> _ASSIGNMENT_:
Write out every line of the data as a numbered list, leaving out any blank lines.

> _DATA FOR THE TASK_:

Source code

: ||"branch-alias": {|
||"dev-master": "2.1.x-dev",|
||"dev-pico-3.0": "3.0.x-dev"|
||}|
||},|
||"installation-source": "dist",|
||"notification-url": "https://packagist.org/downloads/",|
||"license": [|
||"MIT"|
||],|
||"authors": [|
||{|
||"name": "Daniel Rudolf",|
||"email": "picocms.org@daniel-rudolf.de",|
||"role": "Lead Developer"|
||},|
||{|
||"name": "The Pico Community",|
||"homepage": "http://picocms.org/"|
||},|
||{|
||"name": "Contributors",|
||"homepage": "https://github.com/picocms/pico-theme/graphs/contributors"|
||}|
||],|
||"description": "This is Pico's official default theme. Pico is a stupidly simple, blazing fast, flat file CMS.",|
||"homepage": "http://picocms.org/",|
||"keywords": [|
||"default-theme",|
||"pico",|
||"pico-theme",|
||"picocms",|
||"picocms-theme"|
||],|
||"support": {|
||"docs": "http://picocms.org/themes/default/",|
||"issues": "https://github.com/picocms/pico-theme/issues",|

> _REPLY TO THE EXERCISE_:
1. Source code
2. : ||"branch-alias": {|
3. ||"dev-master": "2.1.x-dev",|
4. ||"dev-pico-3.0": "3.0.x-dev"|
5. ||}|
6. ||},|
7. ||"installation-source": "dist",|
8. ||"notification-url": "https://packagist.org/downloads/",|
9. ||"license": [|
10. ||"MIT"|
11. ||],|
12. ||"authors": [|
13. ||{|
14. ||"name": "Daniel Rudolf",|
15. ||"email": "picocms.org@daniel-rudolf.de",|
16. ||"role": "Lead Developer"|
17. ||},|
18. ||{|
19. ||"name": "The Pico Community",|
20. ||"homepage": "http://picocms.org/"|
21. ||},|
22. ||{|
23. ||"name": "Contributors",|
24. ||"homepage": "https://github.com/picocms/pico-theme/graphs/contributors"|
25. ||}|
26. ||],|
27. ||"description": "This is Pico's official default theme. Pico is a stupidly simple, blazing fast, flat file CMS.",|
28. ||"homepage": "http://picocms.org/",|
29. ||"keywords": [|
30. ||"default-theme",|
31. ||"pico",|
32. ||"pico-theme",|
33. ||"picocms",|
34. ||"picocms-theme"|
35. ||],|
36. ||"support": {|
37. ||"docs": "http://picocms.org/themes/default/",|
38. ||"issues": "https://github.com/picocms/pico-theme/issues",|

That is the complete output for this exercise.